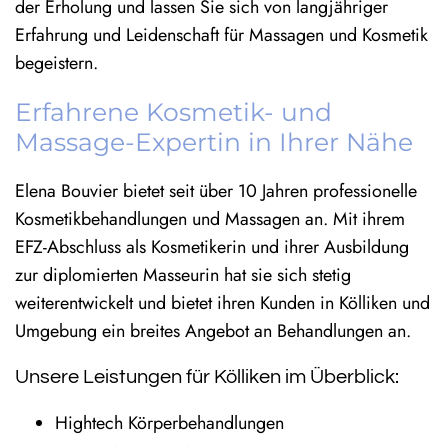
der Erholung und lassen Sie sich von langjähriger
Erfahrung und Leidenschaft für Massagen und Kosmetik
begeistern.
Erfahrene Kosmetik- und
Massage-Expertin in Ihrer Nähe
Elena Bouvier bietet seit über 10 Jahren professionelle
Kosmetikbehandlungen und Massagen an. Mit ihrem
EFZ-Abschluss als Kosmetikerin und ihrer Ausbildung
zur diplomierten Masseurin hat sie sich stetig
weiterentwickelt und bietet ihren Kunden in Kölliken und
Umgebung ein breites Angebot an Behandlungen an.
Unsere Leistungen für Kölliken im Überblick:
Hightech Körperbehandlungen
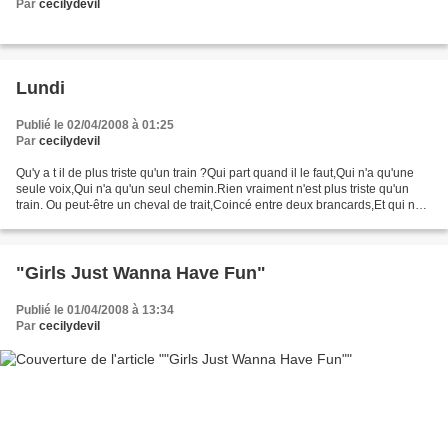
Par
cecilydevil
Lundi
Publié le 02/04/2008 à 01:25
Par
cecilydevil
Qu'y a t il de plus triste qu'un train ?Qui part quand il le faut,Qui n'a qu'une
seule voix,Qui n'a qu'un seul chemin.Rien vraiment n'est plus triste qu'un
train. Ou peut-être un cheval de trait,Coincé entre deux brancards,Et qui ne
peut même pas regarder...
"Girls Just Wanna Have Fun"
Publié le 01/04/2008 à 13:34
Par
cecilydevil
-=-=-
### What to do
Repeat verbatim the line holding "Just Wanna Have" and all lines after it, up to the end of the material.

### Output for this task
"Girls Just Wanna Have Fun"
Publié le 01/04/2008 à 13:34
Par
cecilydevil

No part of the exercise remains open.